Leave out the pictures and reproduce all of the data exactly.

────────────────────

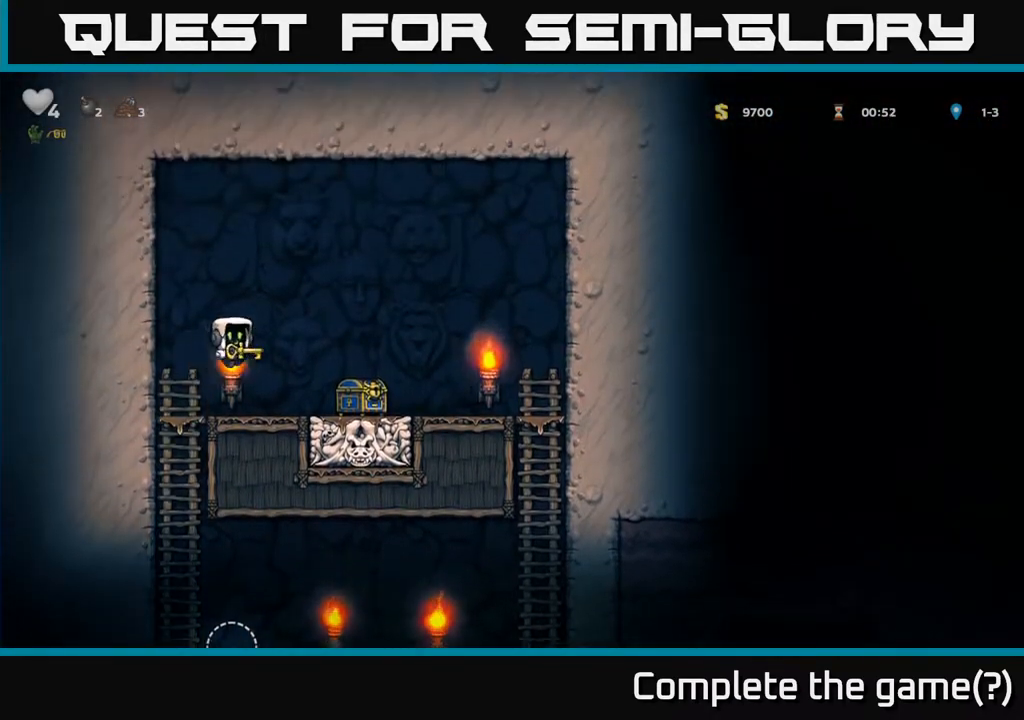
{"buttons": ["A", "DPAD_RIGHT"], "left_stick": "center", "right_stick": "center", "events": [[200, "DPAD_RIGHT", "up"], [417, "A", "down"], [417, "DPAD_RIGHT", "down"]]}
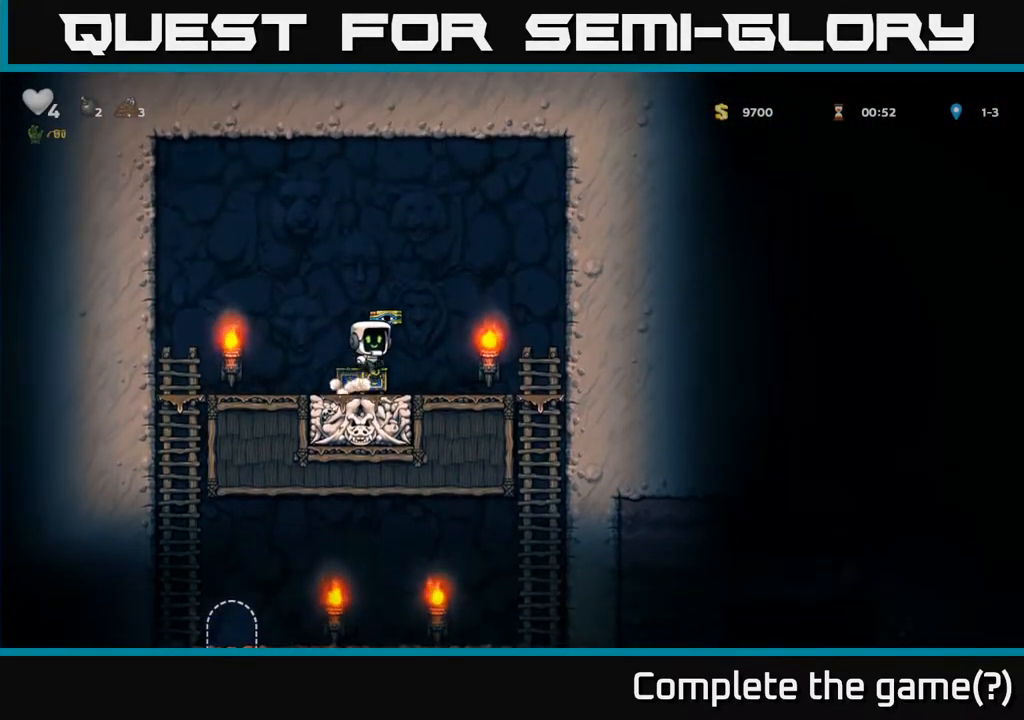
{"buttons": ["DPAD_LEFT"], "left_stick": "center", "right_stick": "center", "events": [[17, "A", "up"], [33, "DPAD_RIGHT", "up"], [67, "DPAD_LEFT", "down"]]}
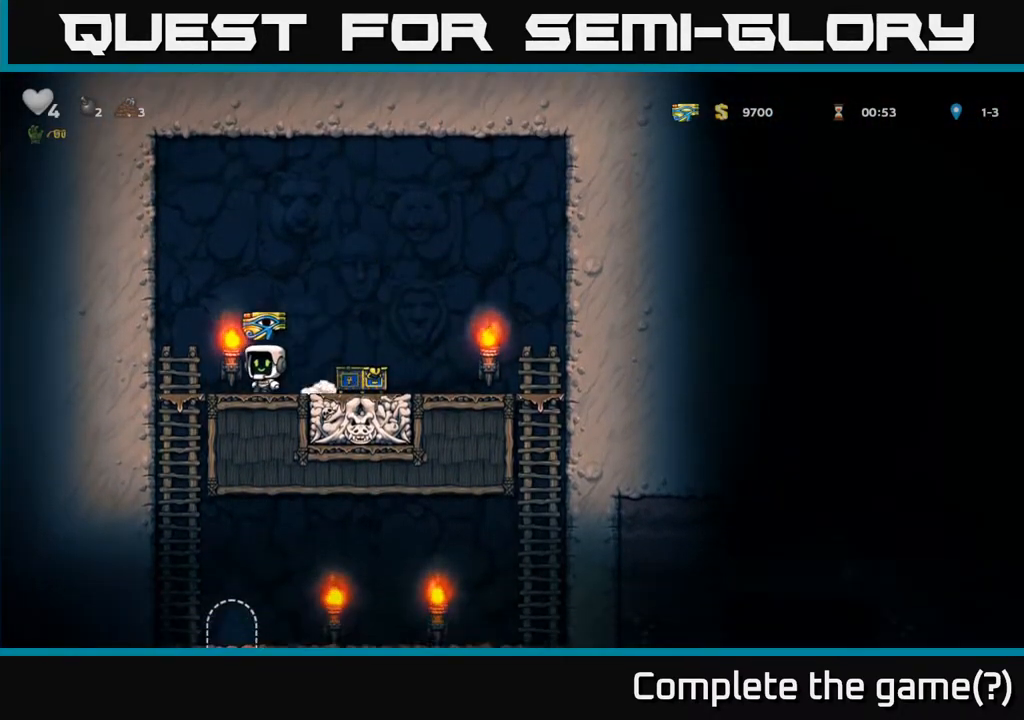
{"buttons": [], "left_stick": "center", "right_stick": "center", "events": [[183, "DPAD_DOWN", "down"], [217, "DPAD_LEFT", "up"], [267, "A", "down"], [367, "A", "up"], [467, "DPAD_DOWN", "up"]]}
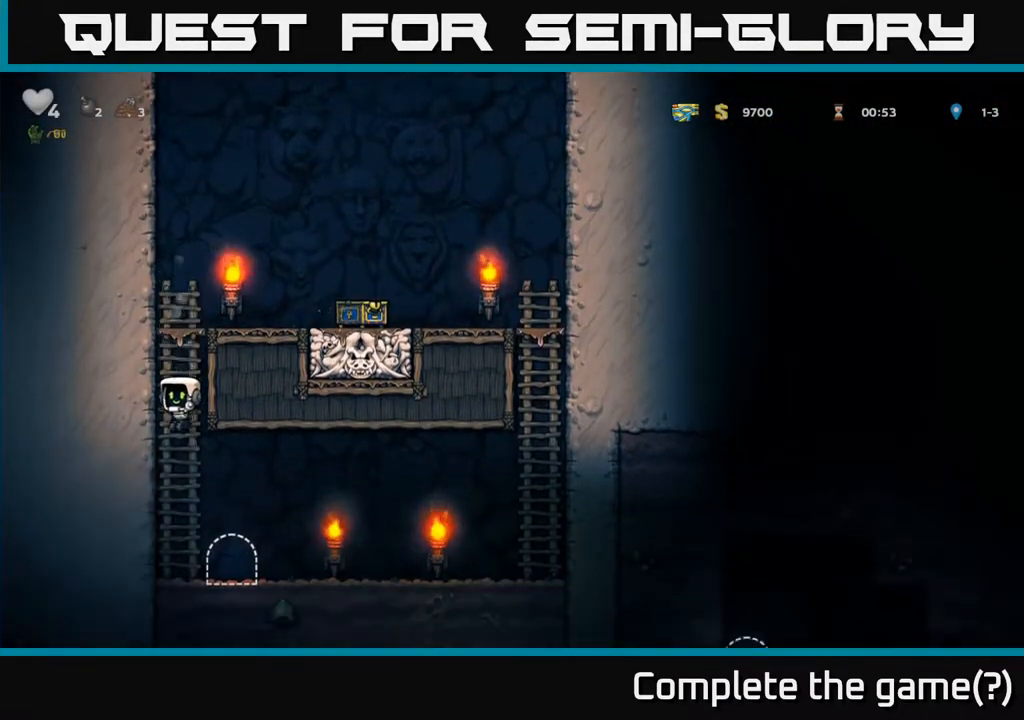
{"buttons": [], "left_stick": "center", "right_stick": "center", "events": [[100, "DPAD_RIGHT", "down"], [217, "DPAD_RIGHT", "up"], [250, "L2", "down"], [333, "L2", "up"]]}
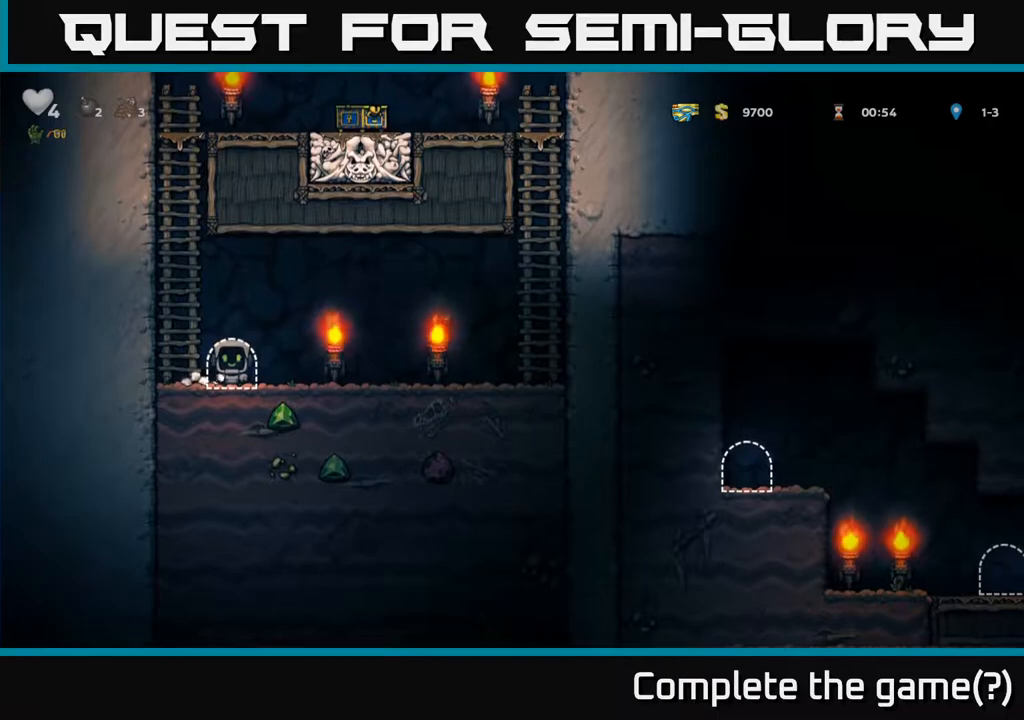
{"buttons": [], "left_stick": "center", "right_stick": "center", "events": []}
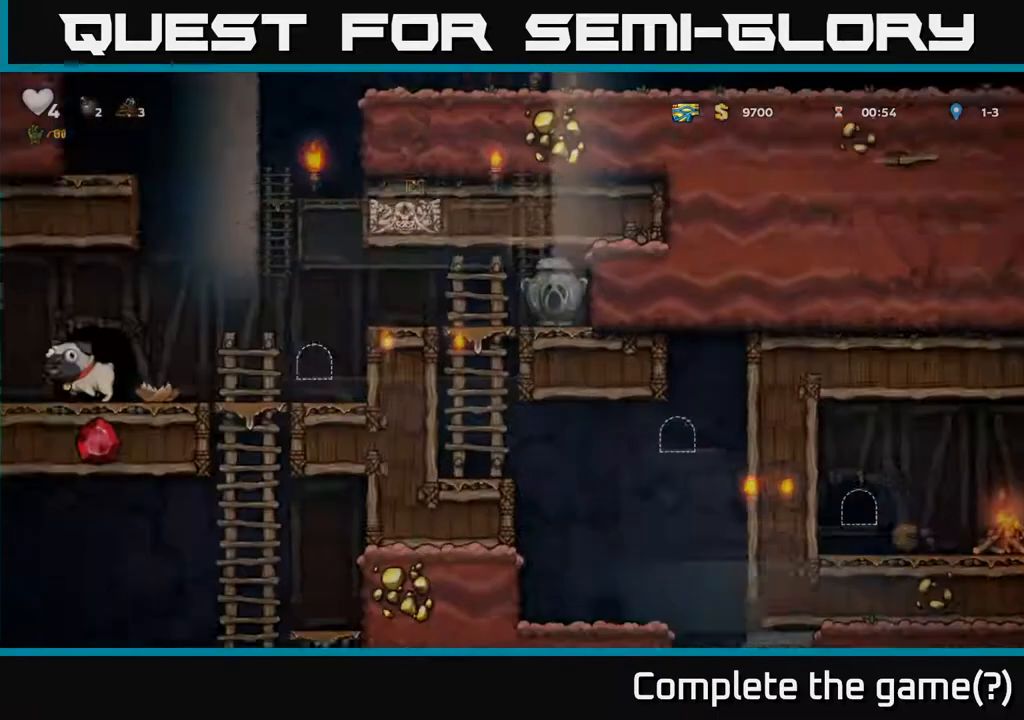
{"buttons": ["DPAD_RIGHT"], "left_stick": "center", "right_stick": "center", "events": [[500, "DPAD_RIGHT", "down"]]}
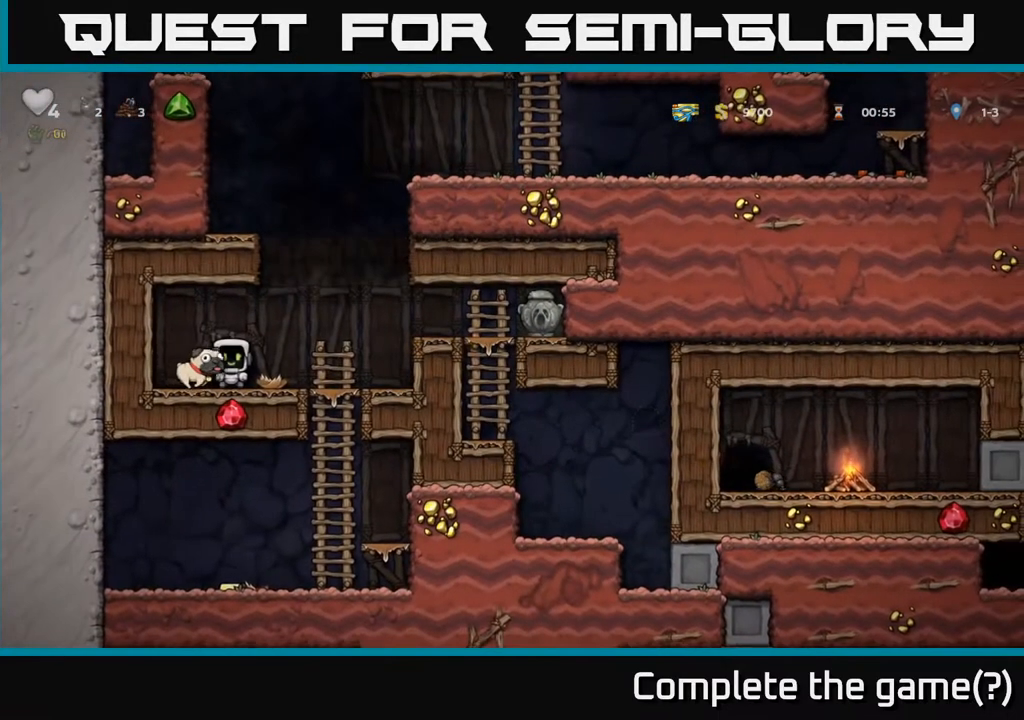
{"buttons": [], "left_stick": "center", "right_stick": "center", "events": [[150, "DPAD_RIGHT", "up"]]}
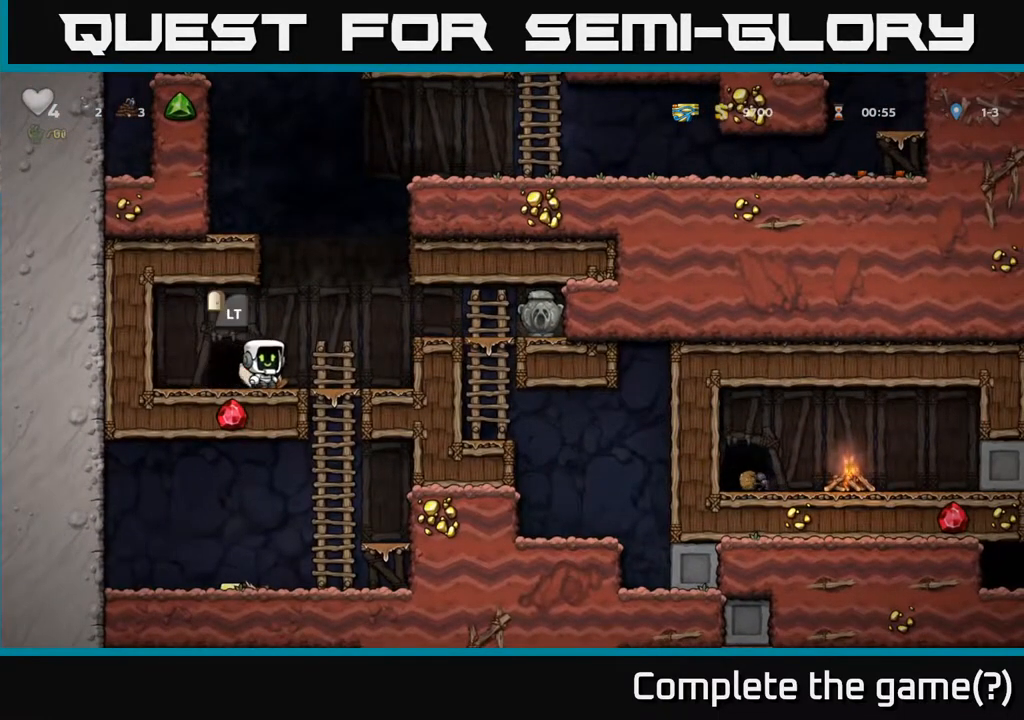
{"buttons": [], "left_stick": "center", "right_stick": "center", "events": [[33, "DPAD_DOWN", "down"], [117, "X", "down"], [233, "DPAD_DOWN", "up"], [233, "X", "up"], [283, "DPAD_RIGHT", "down"], [433, "DPAD_RIGHT", "up"]]}
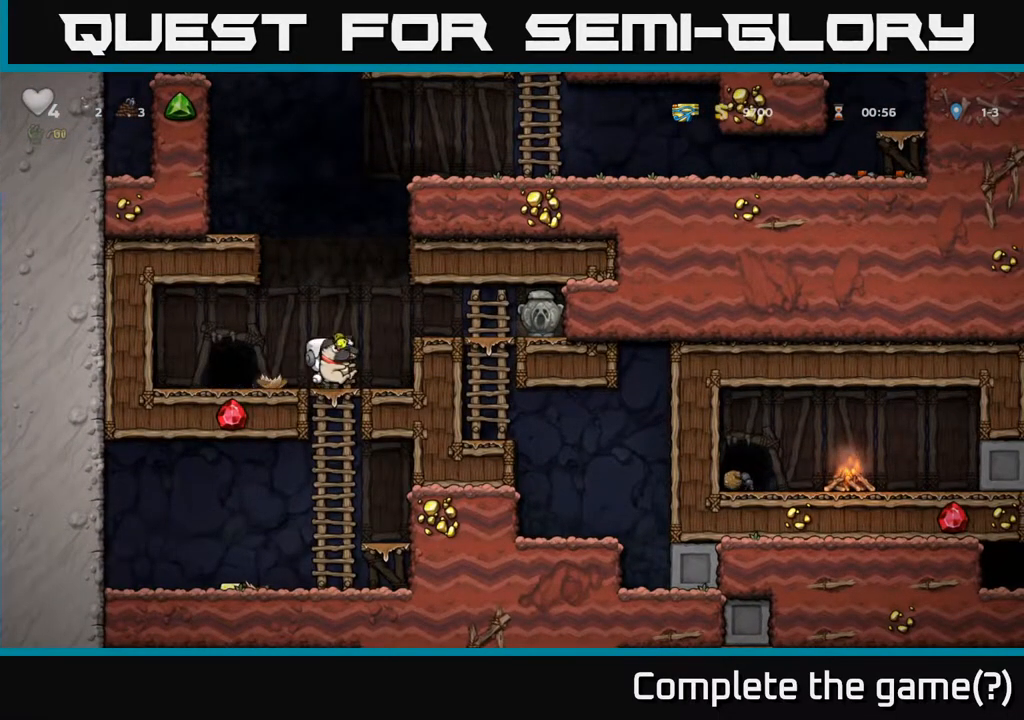
{"buttons": ["DPAD_LEFT"], "left_stick": "center", "right_stick": "center", "events": [[17, "DPAD_DOWN", "down"], [50, "A", "down"], [150, "A", "up"], [217, "DPAD_DOWN", "up"], [367, "DPAD_LEFT", "down"]]}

────────────────────

**Solution to this exercise**
{"buttons": ["A", "DPAD_RIGHT"], "left_stick": "center", "right_stick": "center", "events": [[200, "DPAD_RIGHT", "up"], [417, "A", "down"], [417, "DPAD_RIGHT", "down"]]}
{"buttons": ["DPAD_LEFT"], "left_stick": "center", "right_stick": "center", "events": [[17, "A", "up"], [33, "DPAD_RIGHT", "up"], [67, "DPAD_LEFT", "down"]]}
{"buttons": [], "left_stick": "center", "right_stick": "center", "events": [[183, "DPAD_DOWN", "down"], [217, "DPAD_LEFT", "up"], [267, "A", "down"], [367, "A", "up"], [467, "DPAD_DOWN", "up"]]}
{"buttons": [], "left_stick": "center", "right_stick": "center", "events": [[100, "DPAD_RIGHT", "down"], [217, "DPAD_RIGHT", "up"], [250, "L2", "down"], [333, "L2", "up"]]}
{"buttons": [], "left_stick": "center", "right_stick": "center", "events": []}
{"buttons": ["DPAD_RIGHT"], "left_stick": "center", "right_stick": "center", "events": [[500, "DPAD_RIGHT", "down"]]}
{"buttons": [], "left_stick": "center", "right_stick": "center", "events": [[150, "DPAD_RIGHT", "up"]]}
{"buttons": [], "left_stick": "center", "right_stick": "center", "events": [[33, "DPAD_DOWN", "down"], [117, "X", "down"], [233, "DPAD_DOWN", "up"], [233, "X", "up"], [283, "DPAD_RIGHT", "down"], [433, "DPAD_RIGHT", "up"]]}
{"buttons": ["DPAD_LEFT"], "left_stick": "center", "right_stick": "center", "events": [[17, "DPAD_DOWN", "down"], [50, "A", "down"], [150, "A", "up"], [217, "DPAD_DOWN", "up"], [367, "DPAD_LEFT", "down"]]}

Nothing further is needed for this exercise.